Synod on the Middle East

In describing the living conditions of Christians in Muslim countries in the Middle East, the bishops used understandably prudent words. With a few exceptions. One of the most unvarnished was the representative in Jordan for the patriarchate of the Iraqi Chaldeans. He said that there is “a deliberate campaign to drive out the Christians. There are Satanic plans by extremist fundamentalist groups against Christians not only in Iraq, but in all the Middle East.” The Iranian Thomas Meram, archbishop of Urmya of the Chaldeans, did not hesitate to quote the psalm of David: “For you we are massacred every day.” And he continued: “Every day Christians hear it said, from the loudspeakers, from the television, from the newspapers, that they are infidels, and for this reason they are treated as second-class citizens.”

The Arab countries of the Gulf “have a great need for manual labor,” [surely not because Arabs consider it beneath their dignity to labour? ] explained the Syro-Malabar Indian bishop Bosco Puthur, from whose region 430,000 people have departed. But what awaits these emigrants is very bitter, if measured according to religious and civil liberties. The archbishop of Addis Ababa, Berhaneyesus Demerew Souraphiel, said that the thousands of women who leave Ethiopia for the Middle East each year, to work as maids, in order to obtain entry visas “change their Christian names to Muslim names, and dress as Muslims, being indirectly forced to renounce their roots,” and in any case go to meet a life of “exploitation and abuse.”

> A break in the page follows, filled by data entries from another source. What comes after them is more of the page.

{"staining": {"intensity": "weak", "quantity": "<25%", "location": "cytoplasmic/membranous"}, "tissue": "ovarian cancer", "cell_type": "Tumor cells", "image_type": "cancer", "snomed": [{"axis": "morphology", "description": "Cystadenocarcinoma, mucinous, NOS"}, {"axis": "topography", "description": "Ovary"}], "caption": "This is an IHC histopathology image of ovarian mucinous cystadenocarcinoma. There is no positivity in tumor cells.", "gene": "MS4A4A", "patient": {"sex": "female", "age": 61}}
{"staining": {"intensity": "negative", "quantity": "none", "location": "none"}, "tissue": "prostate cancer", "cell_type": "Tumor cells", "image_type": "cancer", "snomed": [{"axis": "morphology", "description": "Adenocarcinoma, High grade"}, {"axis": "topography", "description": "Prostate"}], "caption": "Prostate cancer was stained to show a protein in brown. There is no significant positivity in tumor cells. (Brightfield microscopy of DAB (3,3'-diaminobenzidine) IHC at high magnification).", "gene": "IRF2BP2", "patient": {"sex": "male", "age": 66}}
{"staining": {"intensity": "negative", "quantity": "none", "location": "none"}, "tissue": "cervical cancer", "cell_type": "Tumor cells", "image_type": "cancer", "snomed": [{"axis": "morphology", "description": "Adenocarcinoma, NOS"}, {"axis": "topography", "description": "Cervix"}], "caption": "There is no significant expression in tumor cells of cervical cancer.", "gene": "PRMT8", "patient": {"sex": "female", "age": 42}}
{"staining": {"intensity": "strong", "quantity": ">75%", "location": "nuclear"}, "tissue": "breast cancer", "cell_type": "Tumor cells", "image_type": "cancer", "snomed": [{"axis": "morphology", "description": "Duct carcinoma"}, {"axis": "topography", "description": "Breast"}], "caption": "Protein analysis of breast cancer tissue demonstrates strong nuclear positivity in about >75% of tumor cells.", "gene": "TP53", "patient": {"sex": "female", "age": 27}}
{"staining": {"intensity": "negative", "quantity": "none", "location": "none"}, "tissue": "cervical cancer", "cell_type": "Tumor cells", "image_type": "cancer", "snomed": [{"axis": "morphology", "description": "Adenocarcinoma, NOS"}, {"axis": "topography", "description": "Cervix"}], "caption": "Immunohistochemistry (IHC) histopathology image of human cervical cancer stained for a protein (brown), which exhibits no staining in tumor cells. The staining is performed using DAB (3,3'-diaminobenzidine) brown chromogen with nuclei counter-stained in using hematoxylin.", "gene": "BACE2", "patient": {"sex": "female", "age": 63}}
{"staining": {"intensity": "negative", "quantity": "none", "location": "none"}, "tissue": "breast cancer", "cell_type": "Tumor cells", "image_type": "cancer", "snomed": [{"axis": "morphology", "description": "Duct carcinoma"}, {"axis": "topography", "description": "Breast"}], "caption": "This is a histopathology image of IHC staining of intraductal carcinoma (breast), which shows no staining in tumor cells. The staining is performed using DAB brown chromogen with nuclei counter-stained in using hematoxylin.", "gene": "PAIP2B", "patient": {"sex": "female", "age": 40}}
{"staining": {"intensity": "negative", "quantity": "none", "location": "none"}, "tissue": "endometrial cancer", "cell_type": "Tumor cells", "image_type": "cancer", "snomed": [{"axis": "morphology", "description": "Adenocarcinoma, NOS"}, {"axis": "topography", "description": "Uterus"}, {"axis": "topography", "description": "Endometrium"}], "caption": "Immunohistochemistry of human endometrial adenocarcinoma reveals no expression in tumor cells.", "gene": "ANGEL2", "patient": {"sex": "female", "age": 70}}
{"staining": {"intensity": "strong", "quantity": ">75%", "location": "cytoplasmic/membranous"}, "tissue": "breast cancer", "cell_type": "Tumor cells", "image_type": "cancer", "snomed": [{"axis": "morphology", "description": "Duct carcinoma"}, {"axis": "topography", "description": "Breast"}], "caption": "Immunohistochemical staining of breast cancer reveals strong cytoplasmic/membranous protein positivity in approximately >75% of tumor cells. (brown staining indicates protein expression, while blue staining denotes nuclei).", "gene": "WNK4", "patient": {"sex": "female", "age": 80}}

A third block of proposals concerned “the need to recover the missionary aspect of the Church.” A new and courageous proposal in predominantly Muslim countries, on the part of Churches that for historical reasons and motives of survival have largely closed in on themselves. Coptic Egyptian bishop Youhannes Zakaria of Luxor said that in spite of the difficulties and the dangers, “our Church must not be afraid or ashamed, it must not hesitate to obey the mandate of Lord, who asks it to continue preaching the Gospel.” And the Chaldean Iranian archbishop of Tehran, Ramzi Garmou, delved even deeper into this need. After saying that “a new missionary impulse” is vital “to knock over the ethnic and nationalist barriers that threaten to asphyxiate and make sterile the Churches of the East,” he recalled “the fundamental importance of monastic life for the renewal and reawakening of our Churches.” And he continued: “This form of life that was born in the East, was at the origin of an extraordinary missionary expansion and an admirable witness of our churches during the first centuries. History teaches us that the bishops were chosen among the monks, that is to say men of prayer and with a deep spiritual life, having vast experience in the ‘things of God.’